Assignment: What is needed is an exact copy of the records below, without the pictures.
-- -- --
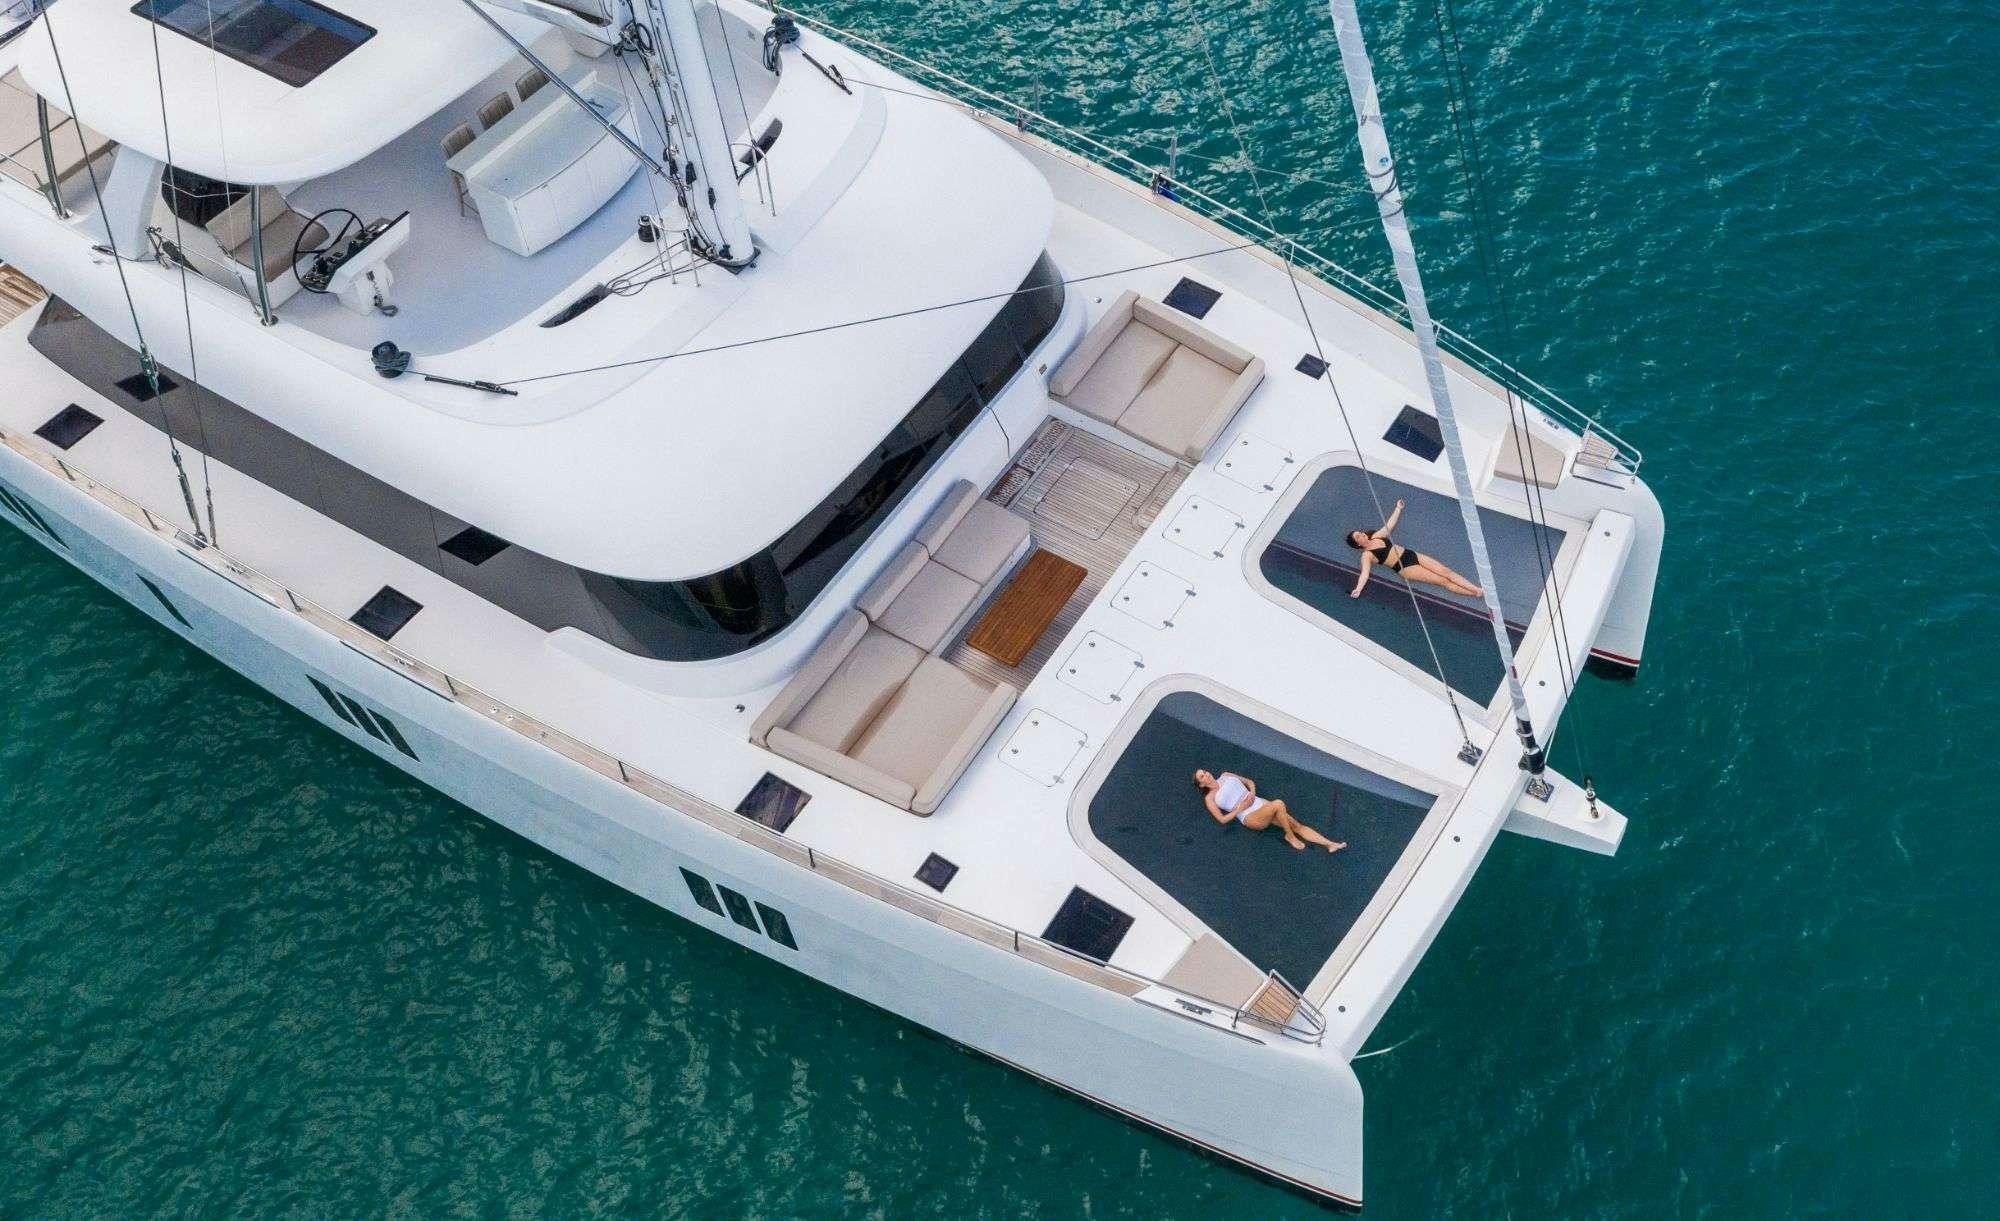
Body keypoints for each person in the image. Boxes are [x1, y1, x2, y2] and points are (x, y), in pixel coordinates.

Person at [1345, 496, 1483, 599]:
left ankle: (1475, 589)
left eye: (1360, 532)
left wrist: (1398, 508)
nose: (1361, 534)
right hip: (1405, 568)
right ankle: (1476, 592)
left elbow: (1390, 524)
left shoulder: (1376, 536)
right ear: (1358, 544)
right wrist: (1358, 588)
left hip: (1411, 554)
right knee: (1443, 581)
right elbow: (1364, 574)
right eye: (1358, 536)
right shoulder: (1367, 555)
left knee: (1445, 571)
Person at [1194, 769, 1344, 852]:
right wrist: (1240, 809)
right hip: (1248, 816)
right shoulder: (1210, 798)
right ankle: (1290, 837)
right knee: (1278, 803)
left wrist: (1252, 793)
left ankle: (1330, 844)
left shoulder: (1226, 775)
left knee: (1297, 825)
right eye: (1202, 776)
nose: (1206, 775)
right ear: (1201, 784)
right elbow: (1222, 819)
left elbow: (1249, 782)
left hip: (1259, 802)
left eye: (1205, 772)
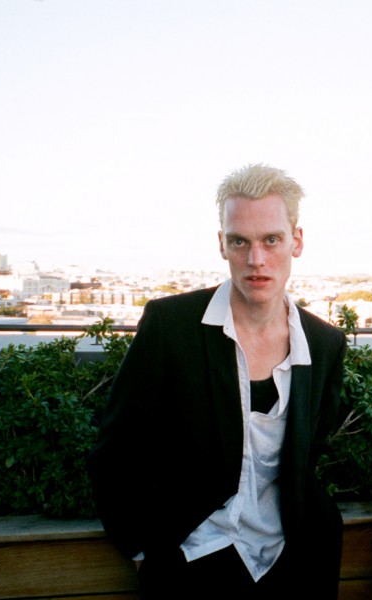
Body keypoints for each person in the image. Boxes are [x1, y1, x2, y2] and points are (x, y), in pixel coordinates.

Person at [88, 163, 348, 598]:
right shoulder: (171, 325)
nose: (256, 259)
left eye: (271, 240)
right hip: (193, 550)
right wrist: (140, 548)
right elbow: (117, 448)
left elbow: (311, 447)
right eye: (239, 241)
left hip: (295, 552)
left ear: (296, 241)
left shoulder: (324, 343)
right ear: (222, 245)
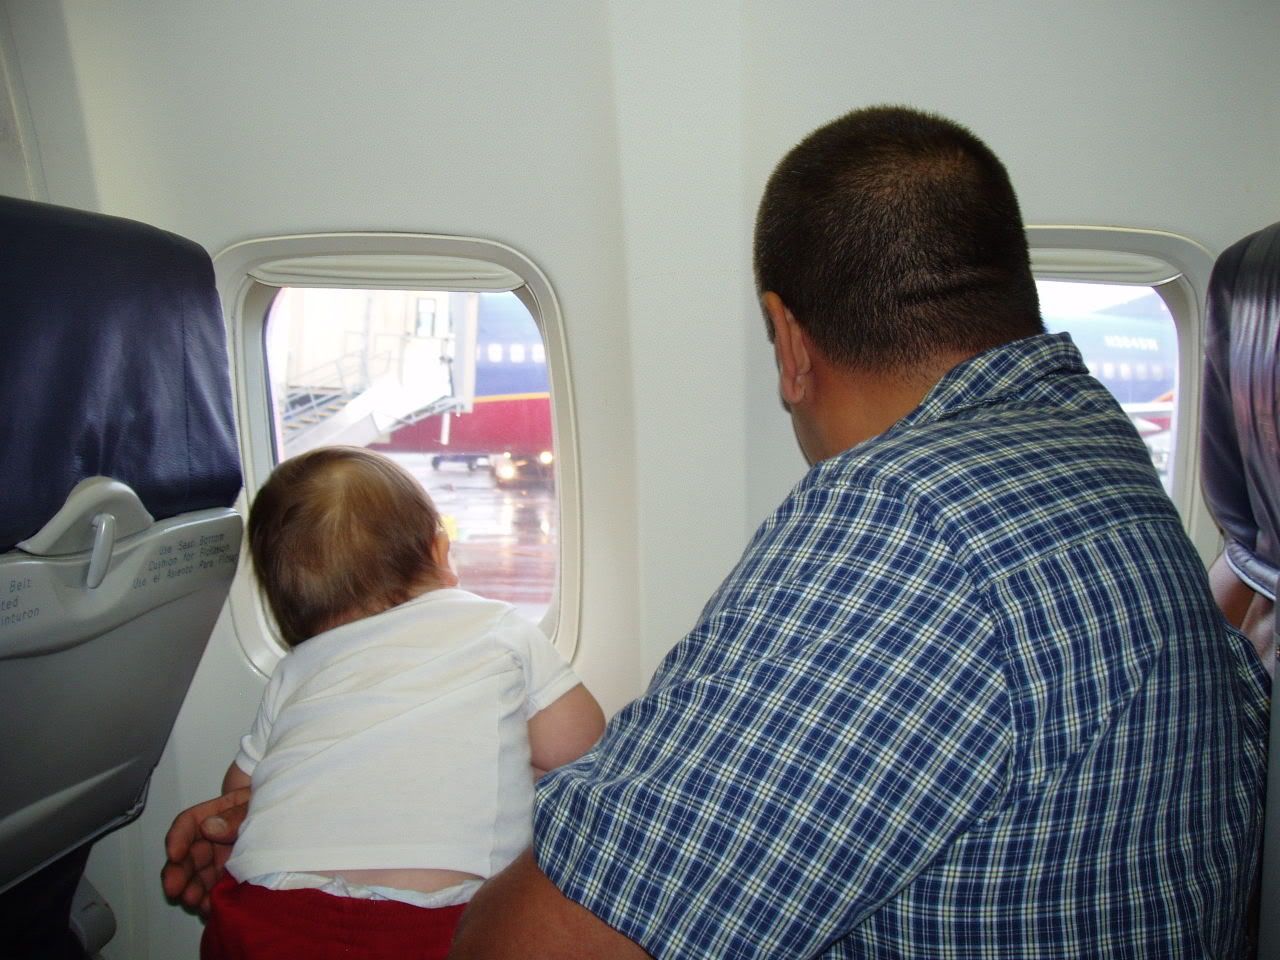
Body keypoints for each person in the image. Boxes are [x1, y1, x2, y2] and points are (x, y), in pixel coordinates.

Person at [167, 106, 1268, 958]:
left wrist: (322, 851)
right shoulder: (1097, 451)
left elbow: (544, 946)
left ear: (788, 340)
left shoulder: (908, 528)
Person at [187, 446, 604, 959]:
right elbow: (580, 746)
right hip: (430, 920)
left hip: (265, 909)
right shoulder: (496, 626)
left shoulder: (295, 669)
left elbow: (239, 792)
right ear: (439, 551)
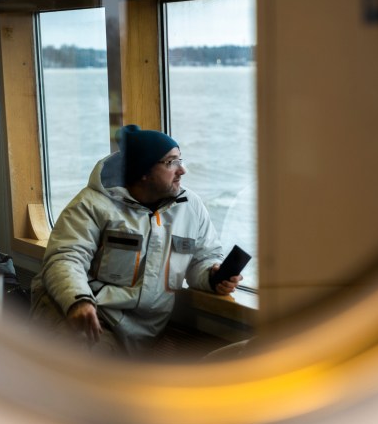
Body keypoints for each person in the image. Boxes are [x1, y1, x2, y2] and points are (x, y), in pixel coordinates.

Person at [29, 124, 242, 356]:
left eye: (180, 160)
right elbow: (66, 257)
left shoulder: (190, 207)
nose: (183, 170)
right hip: (90, 313)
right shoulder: (91, 205)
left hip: (144, 332)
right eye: (171, 162)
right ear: (144, 172)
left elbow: (202, 258)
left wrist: (212, 276)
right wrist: (78, 300)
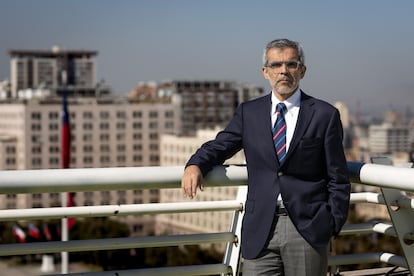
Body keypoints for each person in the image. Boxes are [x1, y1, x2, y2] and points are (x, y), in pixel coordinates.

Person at [181, 38, 350, 276]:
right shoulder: (249, 112)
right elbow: (221, 145)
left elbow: (338, 176)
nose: (283, 71)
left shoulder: (324, 114)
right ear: (265, 72)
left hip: (308, 228)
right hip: (260, 226)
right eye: (276, 65)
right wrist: (195, 164)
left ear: (302, 70)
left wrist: (331, 224)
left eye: (291, 64)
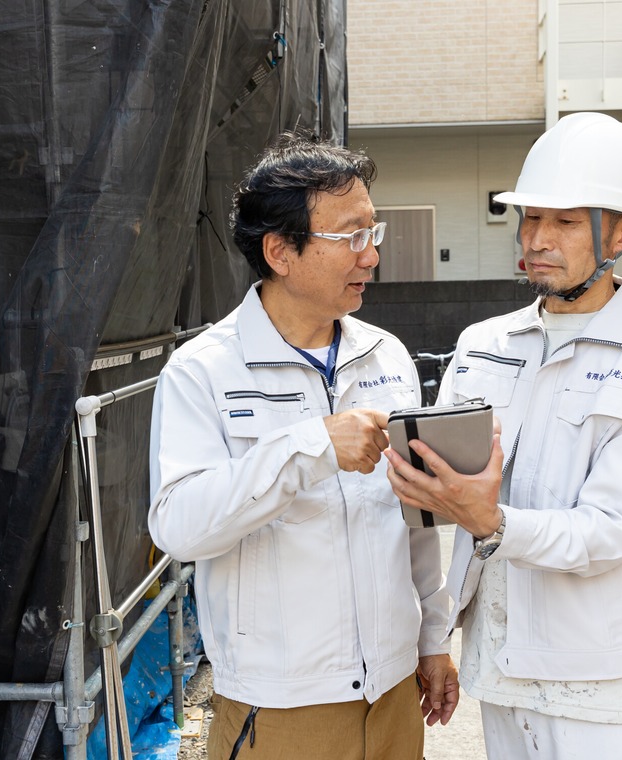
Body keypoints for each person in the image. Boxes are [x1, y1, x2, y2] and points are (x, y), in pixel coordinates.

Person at [384, 112, 622, 760]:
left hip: (602, 682)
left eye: (563, 220)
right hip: (499, 665)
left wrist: (491, 520)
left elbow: (611, 530)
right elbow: (443, 508)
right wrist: (436, 636)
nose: (537, 237)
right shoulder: (483, 347)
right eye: (531, 218)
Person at [148, 132, 457, 760]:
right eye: (350, 237)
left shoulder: (387, 355)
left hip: (395, 694)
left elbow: (412, 521)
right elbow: (179, 527)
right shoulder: (204, 369)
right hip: (282, 705)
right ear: (280, 251)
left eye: (375, 232)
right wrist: (309, 448)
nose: (370, 256)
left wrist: (431, 636)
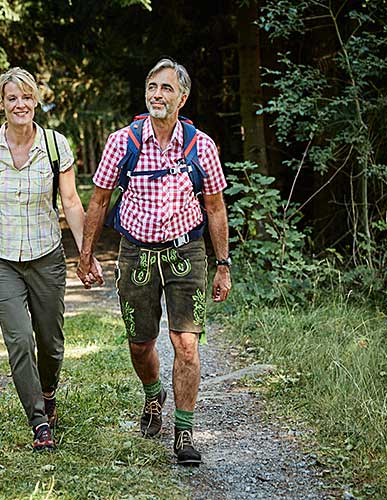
-- -- --
Response:
Body keypoints for each person in the image. Boxes are [x1, y1, x2, y2] and points are (x, y), in pixel coordinates.

Person at [1345, 496, 1483, 599]:
left ankle: (1475, 589)
left eye: (1360, 532)
left wrist: (1398, 508)
nose: (1361, 534)
right hip: (1405, 568)
right ankle: (1476, 592)
left elbow: (1390, 524)
left shoulder: (1376, 536)
right ear: (1358, 544)
right wrist: (1358, 588)
left hip: (1411, 554)
right knee: (1443, 581)
right elbow: (1364, 574)
right eye: (1358, 536)
right shoulder: (1367, 555)
left knee: (1445, 571)
Person at [1194, 769, 1344, 852]:
right wrist: (1240, 809)
right hip: (1248, 816)
right shoulder: (1210, 798)
right ankle: (1290, 837)
right knee: (1278, 803)
left wrist: (1252, 793)
left ankle: (1330, 844)
left shoulder: (1226, 775)
left knee: (1297, 825)
right eye: (1202, 776)
nose: (1206, 775)
right ear: (1201, 784)
right elbow: (1222, 819)
left elbow: (1249, 782)
left hip: (1259, 802)
left eye: (1205, 772)
Body keypoints for each person in the image. Boxes are [x1, y1, x2, y2] and points are (x, y), in pixel coordinates.

Person at [88, 163, 348, 598]:
right shoulder: (171, 325)
nose: (256, 259)
left eye: (271, 240)
right hip: (193, 550)
right wrist: (140, 548)
right elbow: (117, 448)
left elbow: (311, 447)
right eye: (239, 241)
left hip: (295, 552)
left ear: (296, 241)
left shoulder: (324, 343)
right ear: (222, 245)
Body keypoints for each person in the image. Boxes are [x1, y1, x2, y2] and points are (x, y), in pixel coordinates.

Person at [167, 106, 1268, 958]:
left wrist: (322, 851)
right shoulder: (1097, 451)
left elbow: (544, 946)
left ear: (788, 340)
left shoulder: (908, 528)
Person at [187, 446, 604, 959]:
right elbow: (580, 746)
right hip: (430, 920)
left hip: (265, 909)
right shoulder: (496, 626)
left shoulder: (295, 669)
left elbow: (239, 792)
right ear: (439, 551)
Body keypoints for each person in the image. Boxes are [x1, y1, x2, y2] and points are (x, y), in pixel coordinates.

Person at [29, 124, 242, 356]:
left eye: (180, 160)
right elbow: (66, 257)
left shoulder: (190, 207)
nose: (183, 170)
right hip: (90, 313)
right shoulder: (91, 205)
left hip: (144, 332)
right eye: (171, 162)
right ear: (144, 172)
left elbow: (202, 258)
left wrist: (212, 276)
right wrist: (78, 300)
Body keypoints for each person in the image. Boxes are [x1, y1, x2, y2] and points are (x, y), in pixel coordinates.

Person at [181, 38, 350, 276]:
right shoulder: (249, 112)
right elbow: (221, 145)
left elbow: (338, 176)
nose: (283, 71)
left shoulder: (324, 114)
right ear: (265, 72)
left hip: (308, 228)
right hip: (260, 226)
right eye: (276, 65)
right wrist: (195, 164)
left ear: (302, 70)
left wrist: (331, 224)
left eye: (291, 64)
Body keypoints for each person in the image. Boxes are [x1, y1, x2, y2] and points are (x, y), in pixel coordinates.

Person at [384, 112, 622, 760]:
left hip: (602, 682)
left eye: (563, 220)
right hip: (499, 665)
left wrist: (491, 520)
left elbow: (611, 530)
right elbow: (443, 508)
right wrist: (436, 636)
nose: (537, 237)
right shoulder: (483, 347)
right eye: (531, 218)
Person at [148, 132, 457, 760]:
right eye: (350, 237)
left shoulder: (387, 355)
left hip: (395, 694)
left elbow: (412, 521)
right elbow: (179, 527)
right shoulder: (204, 369)
right hip: (282, 705)
right ear: (280, 251)
left eye: (375, 232)
right wrist: (309, 448)
nose: (370, 256)
left wrist: (431, 636)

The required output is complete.